** Actions to take **
- a) In the job polling API reference, condense the paragraph beginning "Retrieve the current status" into one shorter sentence that keeps its main facts.
- b) Retype the part of the job polling API reference from "Poll async scrape" up to and including "comparison table below.".
- c) Extend the job polling API reference, picking up at the point where its text ends.

API Reference

Job Polling API

Poll async scrape jobs for status updates and retrieve results when complete. Every async scrape request returns a job ID that you can poll until the job succeeds or fails.

Base URL

https://api.alterlab.io/api/v1

When to Use Job Polling

Job polling is the simplest way to retrieve async scrape results. If you need real-time updates, consider Webhooks or WebSocket connections instead. See the comparison table below.

Endpoint Reference

GET

/api/v1/jobs/{job_id}

Retrieve the current status and result of an async scrape job. Returns the job object including status, result data (when complete), or error details (when failed).

Parameters

Name	Type	Required	Description
job_id	`string (UUID)`	Required	The job ID returned from the scrape endpoint (POST /api/v1/scrape with async mode)

Request Example

Bash

curl -X GET https://api.alterlab.io/api/v1/jobs/550e8400-e29b-41d4-a716-446655440000 \
  -H "X-API-Key: sk_live_..."

Response Example

JSON

{
  "status": "succeeded",
  "result": {
    "url": "https://example.com",
    "status_code": 200,
    "content": {
      "text": "Example Domain ...",
      "html": "<!doctype html>..."

[Records]
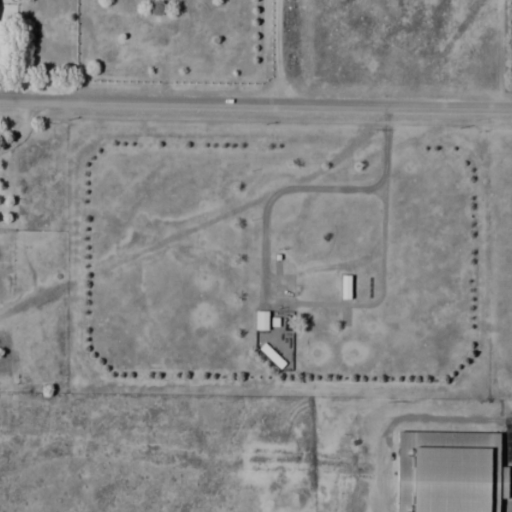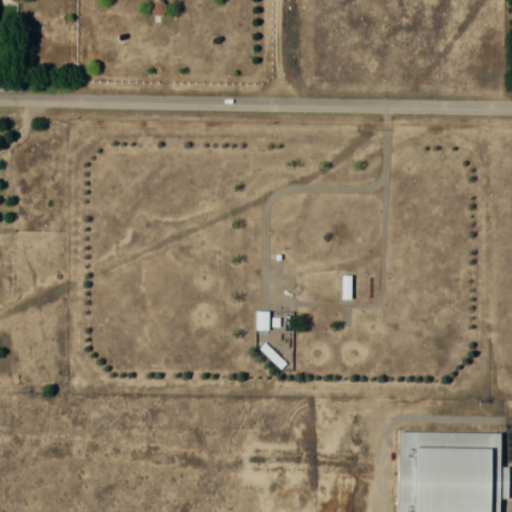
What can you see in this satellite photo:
road: (277, 52)
road: (255, 103)
building: (271, 320)
building: (448, 471)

** Responses by task **
- a) This endpoint fetches an async scrape job's current status and result, returning the job object with its status, result data once complete, or error details on failure.

- b)
Poll async scrape jobs for status updates and retrieve results when complete. Every async scrape request returns a job ID that you can poll until the job succeeds or fails.

Base URL

https://api.alterlab.io/api/v1

When to Use Job Polling

Job polling is the simplest way to retrieve async scrape results. If you need real-time updates, consider Webhooks or WebSocket connections instead. See the comparison table below.

- c)
    },
    "billing": {
      "total_credits": 1,
      "tier_used": "1"
    }
  },
  "error": null
}

Authentication

Requires the same API key used to create the scrape job. Pass it via the X-API-Key header. The endpoint verifies job ownership — you can only poll jobs created with your API key.

Rate Limiting

Job polling is exempt from the 30 req/min IP-based pre-auth rate limit. This allows you to poll frequently without hitting global limits. Per-key rate limits still apply (100-10,000 req/min depending on your plan).

Job Lifecycle

Every async scrape job moves through a sequence of statuses. The lifecycle is linear — a job cannot move backwards.

queued

Job created and waiting in the priority queue. Cost has been reserved.

processing

A worker has picked up the job and is actively scraping. May escalate through anti-bot tiers.

succeeded

Scrape completed successfully. The result field contains the scraped data.

failed

All scraping tiers exhausted or an unrecoverable error occurred. The error field has details.

Job Expiry

Job results are stored in Redis with a default TTL of 2 hours. After expiry, polling returns 404 Not Found. Retrieve your results promptly or use webhooks for guaranteed delivery.

Response Schemas

The response shape varies based on the job status. Here is the complete schema for each state.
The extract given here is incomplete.